The three movements of La mer are entitled Symphonic Sketches, although they approach the symphonic structures of César Franck's Symphony in D minor as well as the symphonies of Vincent d'Indy. There are numerous memorable melodic motives that appear in more than one movement, but like the sea itself, there is an unpredictable quality in how Debussy uses them.

The first sketch, "From Dawn till Noon on the Sea," opens with a gentle murmur on the strings and harp, eventually adding the the oboe and then the English horn with two of the principal themes of the movement - the last a motto of the entire work.
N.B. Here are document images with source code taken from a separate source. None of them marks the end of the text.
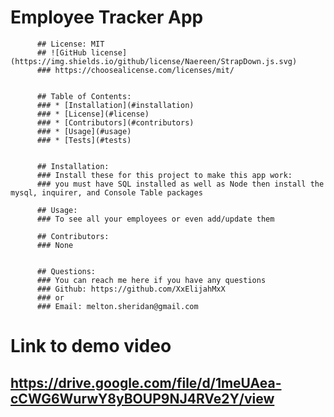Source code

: # Employee Tracker App


          ## License: MIT 
          ## ![GitHub license](https://img.shields.io/github/license/Naereen/StrapDown.js.svg)
          ### https://choosealicense.com/licenses/mit/


          ## Table of Contents:
          ### * [Installation](#installation)
          ### * [License](#license)
          ### * [Contributors](#contributors)
          ### * [Usage](#usage)
          ### * [Tests](#tests)
          

          ## Installation:
          ### Install these for this project to make this app work:
          ### you must have SQL installed as well as Node then install the mysql, inquirer, and Console Table packages

          ## Usage:
          ### To see all your employees or even add/update them

          ## Contributors:
          ### None


          ## Questions:
          ### You can reach me here if you have any questions
          ### Github: https://github.com/XxElijahMxX
          ### or
          ### Email: melton.sheridan@gmail.com

          
# Link to demo video
## https://drive.google.com/file/d/1meUAea-cCWG6WurwY8yBOUP9NJ4RVe2Y/view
Example 1 Parallel to the interplay of sunlight and waves, fragments of melody are tossed around with constant shifts of rhythm and orchestral color, reflecting the irregularity of the water's surface. Example 2 & Example 3 The second half of the sketch portrays the sleeping sea gradually awakening and flexing its immense power in a motive with a Japanese cast, perhaps in reference to the inspirational Hokusai drawing. Example 4 Towards the end a chorale evokes the splendor of the midday sun as the brass presents work's melodic motto that will reappear at the end. Example 5

The second sketch, "Play of the Waves," opens with the upper wooodwinds playfully tossing musical fragments around Example 6 until, hesitantly, the wind and the action of the waves picks up, becoming quite choppy, before subsiding again into the calm playfulness then gradually fading away. This section involves many solos, illustrating the infinite variety of the waves. Its principal musical theme is a trilling motive in the violins and woodwinds and a lyrical melody introduced on the English horn. Example 7 & Example 8 

"Dialogue of the Wind and the Sea," by far the most turbulent of the three sketches, was composed during the worst period of the composer's personal troubles. The approaching storm growls ominously growing in strength with the beginning of a motive that will be the principal theme for this sketch, Example 9 a surging motive in the flute and oboes. Example 10 The storm then subsides as if the sea is in the eye of the storm. Slowly the violence picks up again, but Debussy's storm while powerful, is never a force five gale. The movement repeats and transforms melodies from the first movement as well, including the motto and the chorale that now conclude the piece, now in an energetic metamorphosis. Example 11

La mer initiated a change in Debussy's style from the shimmering, melodically and structurally amorphous "symbolist" style epitomized in his opera Péléas and Melisande to the more conventional one that seemed to its critics less immediately evocative of nature. And, indeed, La mer, while retaining the rhythms of the sea, definitely has more defined melodies than many of the compsoer's earlier compositions. There erupted around the composer a rash of polemical articles, and even a book published in 1910 entitled Le cas Debussy (The Debussy Case). Today, the arguments are of only minor interest, but the fact that the critics and the public could get so exercised over a matter of musical style continued a centuries-long tradition in French aesthetics.